Tuesday, March 21, 2006

Bono and foreign aid...charity is not the solution



Bono made a fantastic speech at the National Prayer Breakfast. Click here to read, watch or listen to it.

Click here for coverage of the event.

Contributer JCR says:
In light of Bono’s indefatigable and laudable commitment to raise awareness and financial resources to relieve poverty and AIDS in Africa, this book offers a sobering critique of why similar efforts have failed. I’m not saying we as a nation should not try, even redouble our efforts to seriously address poverty among the poorest nations of the world. The real question is “how?”

Throwing money at the problem is clearly not the answer. Look at the welfare state. Unless we are willing to commit not only our money but our muscle to address political corruption and promote regime change, spending more money may salve our conscience but will do little to direct the flow of the billions we spend to the people who need it the most.

The White Man's Burden by William Easterly:
reviewed by Peter Lorenzi...
"Give a man a fish and he won't go hungry for a day." The western world has sent a lot of 'fish' to Africa, well-intentioned charity, food, foreign aid, clothing, supplies. But too much of those 'fish' have ended up rotting in warehouses, in the hands of government officials and not people who need the fish, or putting local fisherman out of business, when they can't compete with free fish distribution.

"Teach a man to fish, but he won't go hungry again." Nice idea, but sometimes there aren't any fish in the sea, or the people don't live near water, or they end up overfishing the waters. Some western practices don't fit the climate or culture of Africa, so all the fishing instruction in the world won't solve the systemic problem.
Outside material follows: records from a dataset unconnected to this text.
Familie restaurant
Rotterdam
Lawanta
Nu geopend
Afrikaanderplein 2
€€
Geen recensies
"Teach a village to raise fish." Now we have something. A skill. A chance at economic development. Not for one person, for lots of persons. Something enduring. Africa needs help in learning to help itself. That doesn't mean that starving people should be ignored. It means that feeding them for a day, a month or a year does not solve the long-term problems of Africa. Worse, this charity leaves some people satisfied that they have done their share of social responsibility and leaves some people -- westerners and Africans --mad that fish are being given away.

Easterly shows that the first form of fish relief, however well-intentioned and executed, perhaps does more harm than good. And he knows that teaching fishing is sometimes not that helpful. But long-term, sustainable, wealth-creating, economic development works. Microenterprise, microfinance, granting people title to land that they can leverage into loans -- these are some of the tools that we can teach and that Africans can use. Yes, the west has done many, many things in Africa about which we can feel guilty, but charity is not the solution or the ablution.

Don't just give a person this book. Make sure he reads it.